Instead of beginning the long, arduous task of de-conditioning Palestinian society, for two decades, U.S. Presidents, Secretaries of State, envoys, special representatives, mediators, negotiators and facilitators have pursued a chimerical stroke-of-the-pen Final Agreement and a place in the history books. The September, 1999, Sharm el-Sheikh Memorandum, calls for negotiations in an “accelerated manner” and repeatedly requires a “determined effort” before providing the parties “will achieve” a comprehensive resolution “within one year.” One year on would put the Final Agreement two months before the 2000 election and would put President Clinton in the history books two months before his successor was elected. President Obama and Secretaries Clinton and Kerry have likewise wasted time, political capital and credibility in their own pursuits of immortality, declaring meaningless, arbitrary deadlines for a Final Agreement.

It is time to finally give up this illusion that a final agreement is in the offing, and begin laying the groundwork today for an enduring peace to be concluded sometime in the future. Despite 20 years’ obligations to stop, the PA still actively prevents Palestinian society from acclimating to peace,[2] and the U.S. and the international community should use their enormous leverage to force the PA to end incitement and indoctrination.
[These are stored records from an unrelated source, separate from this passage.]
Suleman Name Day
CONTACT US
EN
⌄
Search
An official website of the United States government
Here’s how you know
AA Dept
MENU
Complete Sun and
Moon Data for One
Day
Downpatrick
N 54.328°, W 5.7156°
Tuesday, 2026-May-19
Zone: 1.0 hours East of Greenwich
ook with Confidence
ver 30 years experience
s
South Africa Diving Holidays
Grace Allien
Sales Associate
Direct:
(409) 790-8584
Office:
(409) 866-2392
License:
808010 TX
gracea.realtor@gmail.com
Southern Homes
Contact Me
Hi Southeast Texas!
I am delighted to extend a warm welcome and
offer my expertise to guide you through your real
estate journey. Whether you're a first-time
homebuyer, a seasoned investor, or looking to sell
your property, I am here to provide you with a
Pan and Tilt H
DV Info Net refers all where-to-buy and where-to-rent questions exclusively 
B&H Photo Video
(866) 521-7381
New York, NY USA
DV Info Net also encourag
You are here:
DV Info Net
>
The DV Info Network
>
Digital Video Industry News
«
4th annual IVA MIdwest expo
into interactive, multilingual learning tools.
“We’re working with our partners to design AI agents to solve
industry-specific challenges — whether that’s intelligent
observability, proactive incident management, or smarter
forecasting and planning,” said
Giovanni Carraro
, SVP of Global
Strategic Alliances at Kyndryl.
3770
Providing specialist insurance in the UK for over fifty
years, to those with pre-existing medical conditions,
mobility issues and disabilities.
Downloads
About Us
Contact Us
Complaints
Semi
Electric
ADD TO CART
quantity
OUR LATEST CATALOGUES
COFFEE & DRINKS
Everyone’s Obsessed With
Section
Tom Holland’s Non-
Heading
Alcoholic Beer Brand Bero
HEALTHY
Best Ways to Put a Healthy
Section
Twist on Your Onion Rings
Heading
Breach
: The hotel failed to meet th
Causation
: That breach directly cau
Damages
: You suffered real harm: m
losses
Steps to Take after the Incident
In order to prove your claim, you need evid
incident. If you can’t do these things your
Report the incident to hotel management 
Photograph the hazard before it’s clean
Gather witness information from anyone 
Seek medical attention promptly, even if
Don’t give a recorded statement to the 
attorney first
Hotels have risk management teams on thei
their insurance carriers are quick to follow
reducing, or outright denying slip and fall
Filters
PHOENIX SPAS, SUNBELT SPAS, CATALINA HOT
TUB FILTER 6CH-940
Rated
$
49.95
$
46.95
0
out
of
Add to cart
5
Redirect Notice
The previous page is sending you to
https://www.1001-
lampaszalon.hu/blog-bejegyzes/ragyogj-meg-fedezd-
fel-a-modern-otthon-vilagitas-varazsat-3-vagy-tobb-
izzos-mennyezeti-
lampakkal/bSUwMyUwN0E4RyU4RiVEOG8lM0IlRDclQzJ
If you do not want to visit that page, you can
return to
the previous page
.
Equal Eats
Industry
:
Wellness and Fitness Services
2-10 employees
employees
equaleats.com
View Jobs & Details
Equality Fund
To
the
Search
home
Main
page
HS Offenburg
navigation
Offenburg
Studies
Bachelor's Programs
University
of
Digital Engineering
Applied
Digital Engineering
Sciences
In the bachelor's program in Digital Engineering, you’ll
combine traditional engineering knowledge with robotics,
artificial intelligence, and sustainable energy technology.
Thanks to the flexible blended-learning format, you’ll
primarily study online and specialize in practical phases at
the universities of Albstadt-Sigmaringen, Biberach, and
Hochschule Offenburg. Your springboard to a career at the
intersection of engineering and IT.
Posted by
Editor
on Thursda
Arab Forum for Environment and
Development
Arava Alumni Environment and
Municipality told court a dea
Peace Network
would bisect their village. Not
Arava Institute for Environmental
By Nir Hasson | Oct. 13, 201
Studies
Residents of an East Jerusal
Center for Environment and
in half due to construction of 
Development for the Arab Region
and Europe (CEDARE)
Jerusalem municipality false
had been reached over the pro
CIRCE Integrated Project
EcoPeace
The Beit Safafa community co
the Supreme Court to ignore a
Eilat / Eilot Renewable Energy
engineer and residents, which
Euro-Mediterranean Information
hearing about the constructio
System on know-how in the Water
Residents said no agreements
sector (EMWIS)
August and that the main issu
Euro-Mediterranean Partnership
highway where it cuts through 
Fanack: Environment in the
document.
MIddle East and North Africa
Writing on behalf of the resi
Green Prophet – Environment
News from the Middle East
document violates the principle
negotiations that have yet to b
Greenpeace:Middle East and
There is no Final Agreement in sight. There is no shortcut, no road map, no trick, bribe or inducement to bring peace now. Instead, the U.S. must renounce the dream of a history-making, moment-in-time deal and embrace the hard slog of enforcing Palestinian obligations and reconciling the Palestinian people to the reality the Israel is here to stay.

 

[1] Available at avalon.law.yale.edu/20th_century/plocov.asp

[2] As long as Hamas controls Gaza, there is no prospect whatsoever for peace.